■ **Material for this exercise**

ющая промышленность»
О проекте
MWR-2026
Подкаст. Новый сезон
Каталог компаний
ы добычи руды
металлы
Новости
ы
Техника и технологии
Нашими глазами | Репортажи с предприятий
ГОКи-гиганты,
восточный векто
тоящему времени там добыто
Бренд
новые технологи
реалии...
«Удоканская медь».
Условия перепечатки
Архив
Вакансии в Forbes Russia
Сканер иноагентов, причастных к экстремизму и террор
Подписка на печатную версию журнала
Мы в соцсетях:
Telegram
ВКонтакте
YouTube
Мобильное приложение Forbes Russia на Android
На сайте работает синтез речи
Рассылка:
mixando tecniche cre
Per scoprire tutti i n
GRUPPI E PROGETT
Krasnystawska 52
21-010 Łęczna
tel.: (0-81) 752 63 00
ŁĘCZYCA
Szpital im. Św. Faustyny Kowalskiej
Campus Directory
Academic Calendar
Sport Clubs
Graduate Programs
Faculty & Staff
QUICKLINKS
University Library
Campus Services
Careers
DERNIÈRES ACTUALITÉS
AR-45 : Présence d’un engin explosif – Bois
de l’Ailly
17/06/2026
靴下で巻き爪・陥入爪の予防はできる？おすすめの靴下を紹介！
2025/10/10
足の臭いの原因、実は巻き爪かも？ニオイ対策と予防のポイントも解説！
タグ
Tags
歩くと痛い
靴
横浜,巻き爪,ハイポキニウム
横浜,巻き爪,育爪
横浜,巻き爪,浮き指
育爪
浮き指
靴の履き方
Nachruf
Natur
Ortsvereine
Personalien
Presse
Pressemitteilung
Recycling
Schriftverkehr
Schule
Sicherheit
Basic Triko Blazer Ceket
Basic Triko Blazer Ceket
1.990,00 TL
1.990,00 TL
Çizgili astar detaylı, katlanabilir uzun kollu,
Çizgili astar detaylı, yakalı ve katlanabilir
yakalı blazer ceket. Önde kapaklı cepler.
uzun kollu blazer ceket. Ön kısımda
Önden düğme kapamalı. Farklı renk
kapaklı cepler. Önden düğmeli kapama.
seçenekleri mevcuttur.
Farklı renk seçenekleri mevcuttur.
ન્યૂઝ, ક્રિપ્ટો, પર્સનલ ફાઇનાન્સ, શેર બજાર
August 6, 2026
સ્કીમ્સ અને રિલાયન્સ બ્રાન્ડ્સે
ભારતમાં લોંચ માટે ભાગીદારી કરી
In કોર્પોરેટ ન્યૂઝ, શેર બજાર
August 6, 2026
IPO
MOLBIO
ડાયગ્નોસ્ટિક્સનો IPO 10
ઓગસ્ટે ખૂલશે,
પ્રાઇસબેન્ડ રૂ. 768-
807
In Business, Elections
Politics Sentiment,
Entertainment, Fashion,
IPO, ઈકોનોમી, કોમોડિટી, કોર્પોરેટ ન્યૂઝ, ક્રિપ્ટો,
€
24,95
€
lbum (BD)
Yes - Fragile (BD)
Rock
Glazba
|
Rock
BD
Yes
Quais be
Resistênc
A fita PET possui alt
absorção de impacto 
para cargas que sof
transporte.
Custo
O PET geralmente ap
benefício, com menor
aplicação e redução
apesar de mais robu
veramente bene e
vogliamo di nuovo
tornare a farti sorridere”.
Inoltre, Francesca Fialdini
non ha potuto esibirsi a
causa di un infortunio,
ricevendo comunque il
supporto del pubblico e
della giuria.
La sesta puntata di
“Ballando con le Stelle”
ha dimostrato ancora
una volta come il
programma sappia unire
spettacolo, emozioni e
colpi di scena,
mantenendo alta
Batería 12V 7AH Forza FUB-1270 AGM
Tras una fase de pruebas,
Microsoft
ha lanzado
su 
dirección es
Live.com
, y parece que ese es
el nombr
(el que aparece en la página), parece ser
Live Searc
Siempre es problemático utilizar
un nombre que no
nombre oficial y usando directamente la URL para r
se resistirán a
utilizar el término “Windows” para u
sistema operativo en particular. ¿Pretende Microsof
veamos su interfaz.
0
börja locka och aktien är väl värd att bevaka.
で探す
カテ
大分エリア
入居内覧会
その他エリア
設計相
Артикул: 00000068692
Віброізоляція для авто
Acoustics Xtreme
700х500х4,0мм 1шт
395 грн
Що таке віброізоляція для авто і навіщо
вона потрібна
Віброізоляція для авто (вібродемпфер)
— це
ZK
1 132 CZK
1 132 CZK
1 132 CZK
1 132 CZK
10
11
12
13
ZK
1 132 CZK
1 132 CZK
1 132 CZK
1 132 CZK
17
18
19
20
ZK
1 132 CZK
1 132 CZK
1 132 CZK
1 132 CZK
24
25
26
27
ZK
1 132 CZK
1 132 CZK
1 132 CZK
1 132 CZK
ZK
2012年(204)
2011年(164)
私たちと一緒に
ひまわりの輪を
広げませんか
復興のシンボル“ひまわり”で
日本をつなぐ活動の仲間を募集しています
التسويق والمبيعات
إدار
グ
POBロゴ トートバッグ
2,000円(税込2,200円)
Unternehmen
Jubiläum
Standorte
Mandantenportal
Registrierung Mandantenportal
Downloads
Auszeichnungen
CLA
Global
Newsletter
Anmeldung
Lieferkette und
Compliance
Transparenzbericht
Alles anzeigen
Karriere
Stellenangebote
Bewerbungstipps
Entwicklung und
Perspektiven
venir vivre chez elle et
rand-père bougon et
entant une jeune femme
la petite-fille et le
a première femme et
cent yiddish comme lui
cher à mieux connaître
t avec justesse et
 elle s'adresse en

■ **What you are asked to do**
How many lines in the items above contain the string "astar"? Reply with the number alone.

■ **Result for this exercise**
2